As with any graph database management system, native graph databases revolve around the idea of storage and use of query engines, which deals specifically with connected data persistence and traversal queries. The database query engine is in charge of operating queries, modifying, and extracting data. Native graph databases showcase the traversal of the graph data model paired with strategic index usage for locating the starting nodes for such operations. Storage involves how data can be physically housed and how it can be represented during extraction. Understanding graph database storage nuances is key to selecting the right graph database for your use case.
Relationships are integral in any domain and requires frequent transversal. In a graph database, relationships are strictly explicit instead of being inferred. Creating explicit relationships can be gained either through the query engine on a non-native or native graph storage.
A graph database that depends on a non-native graph storage has relationships that will need to be inferred at runtime. For instance, if we intend to model an RDBMS graph, the processing engine will need to infer relationships through foreign keys while making the relationship concrete at runtime. This would be an expensive approach and won’t be feasible to traversing relationships due to the involvement of recursive joins.
As a native graph database, ONgDB turns relationships into first class entities in data records at store levels. It doesn’t place a layer of graph on an existing database storage engine. At the store level, ONgDB writes and reads data from the disk using techniques that are optimized for graph transversal.
Native graph databases utilizes a method known as the “index-free” adjacency.” It means that every data element is aimed directly to its incoming and outgoing relationships. This, in turn, point towards related nodes and etc… This method allows millions of records to be traversed in a single second.
ONgDB currently operates on a native graph storage. Each and every single node has a handle on all outbound relationships and in exchange, each relationship has knowledge of its terminal nodes. During runtime, ONgdB won’t have to rely on an index lookup. Rather, nearby nodes can be spotted by viewing relationships of the present node. This is the feature of an index-free adjacency. The adjacency is sympathetic and encourages a performance boost of the ONgDB query engine while traversing the graph.

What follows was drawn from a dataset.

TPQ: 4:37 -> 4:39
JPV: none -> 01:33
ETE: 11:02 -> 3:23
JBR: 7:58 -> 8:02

Native graph processing is deemed to be a highly efficient way of graph data processing since it intertwined nodes can “direct” each other within the database. Few of the popular graph database today utilize native graph storage and native graph processing because it’s more complex to develop and takes a longer time to perfect. Native graph databases perform and scale much better than their non-native siblings and currently the fastest most scalable native graph database is ONgDB, which we use in our Connected Data Platform.